Oldukça değişik, zekice kurgulanmış bir filmdi. Film tenis temasıyla başladığında bu gereksiz bi detay gibi gözükse de sonlara doğru anlatılmak istenenle arasındaki bağlantı kuruluyor ve bu da beraberinde woody allen'ın kurgudaki başarısını kanıtlamış oluyor. Vizyondan kalkmadan görmenizi tavsiye edebileceğim bir film.
 
maç vuruşu esprisi zekice,zeka woddy allen'in diğer adı,aslında komedilerinin yanında bu film biraz sade kalmış ama senelerce maç vuruşunu lehte kullanmış w.allen'in bu sefer de topu yanlış tarafa atmadığı kesin...
 
woody allen'ın diğer filmlerini izlemişliğim yok bi karşılaştırma yapamam ama gerçekten çok ilginç bi konusu var.gerçekten ii bi film.bi kere şansın insan hayatındaki etkisi gerçekten de çok büyük.tenis topunun ne tarafa düşeceği bi tarafa adamın nehre fırlattığı yüzüğün demirlere çarpıp geri düşmesi ve bunun da adamı yakalanmaktan kurtarması gerçekten etkileyici olmuş.ayrıca woody allen filmde dostoyevskinin suç ve cezasına biçok yerde gönderme yapmış bayaa hoşuma gitti.
 
Kötülerin kazandığı nadir filmlerden... Çok çok iyi diyebileceğim bir film değildi, senaryonun da çok özgün olduğu söylenemez ancak şans, kader, hayatın kendisi ile ilgili konuların işlenişi güzeldi.
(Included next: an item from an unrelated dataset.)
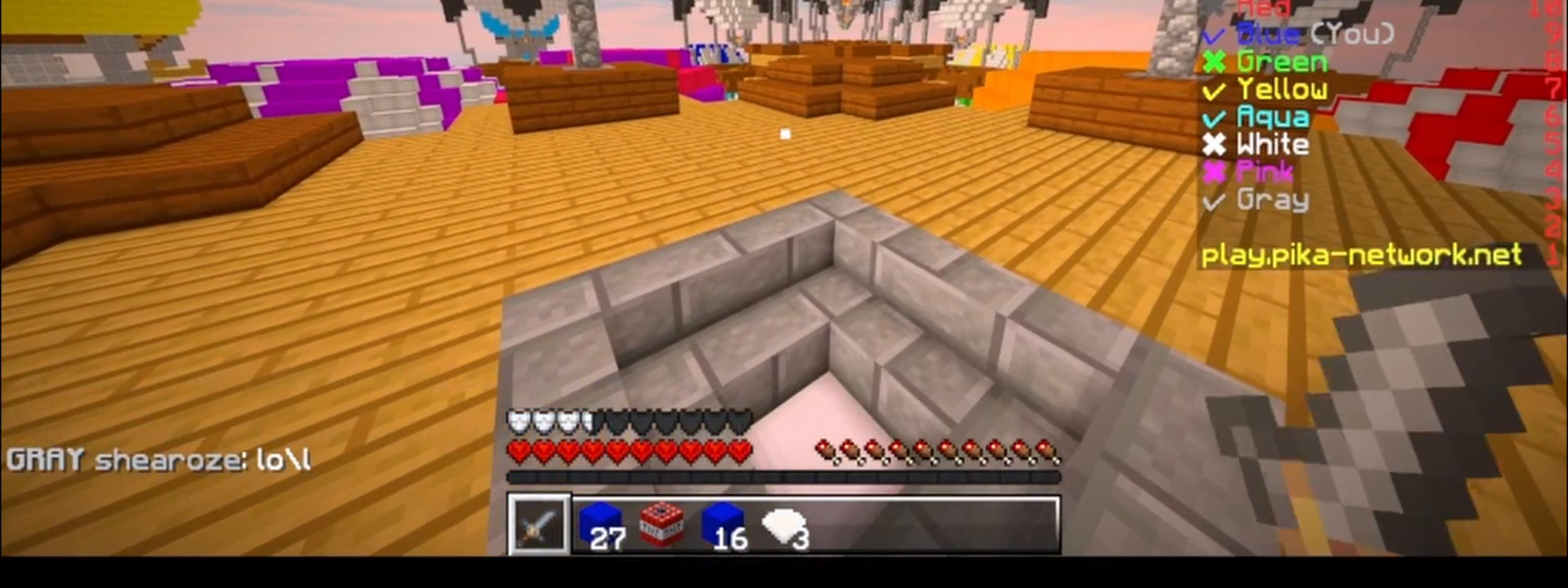
{"keys": [], "events": []}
Hayatı çözmüşçesine söylenen bir kaç cümle vardı, ki filmin kilit noktalarının özetiydi aslında. Filmin başında "İyi biri olmaktansa şanslı biri olmak isteyen adam, hayatın anlamını çözmüştür" gibisinden bir söz vardı. Filmin sonunda 3 kat daha anlam kazanıyor örneğin ;)

Oyunculuk olarak Scarlett Johansson'dan çok Emily Mortimer'ı beğendim ben. Scarlett Johansson fettan kadın rolünde, "cazibeli" hatunu oynasa da filmin sonunda şanslı olan Emily Mortimer idi ;)

Müzikler güzeldi, Dostoyevski'nin kulakları bol bol çınladı ;) Sırf, iyiler kazanır herkes mutlu mesut devam eder sonlarının aksine gerçek hayatta kötüler kazanır, kendimizi kandırmayalım sonu için bile izlenebilecek sürprizli bir film.
 
woody allen ın oynamadığı woody allen filmlerini pek sevmem aslında ama bu film bir woody allen filmi olmaktan çok avrupa filmi edasıyla çekilmiş çok güzel film!!! hem dvd sini aldım hemde vcd sini!!
 
filmin adının neden match point olduğunu film boyunca düşünmüştüm ve son sahnelerde anlamıştım ,, gayet başarılı ve izlenesi bir film..
 
Woody Allen'ın bir röportajında filmi "en iyi filmim" şeklinde nitelendirmesinden sonra çok fazla beklentiyle gitmiştim. Durağan olacağına alıştırmıştım kendimi fakat yine de hayal kırıklığına uğradım. Film sonu açısından kayda değerdi, ortalarda sıkılmamak elde değildi.
 
Güzel film gerçekten. Kurgusuyla oyunculuğuyla keyifli.

-----spoiler-----
Gözüme çarpan tek tuhaflık Chloe ile abisinin saflığı oldu. Yani hiç mi kuşkulanmaz insan kardeşim Chris'le Nola'nın ilişkisinden. En basitinden operadayken Nola'nın telefon için çıktığı sahnede Chris de arkasından çıkıyor, yemeklerde bakışıyorlar, masa tenisi sahnesinde Tom geldiğinde nerdeyse birbirlerinin içine giriyorlardı. Bu kadar saf olmaz kimse, anca filmlerde olur işte.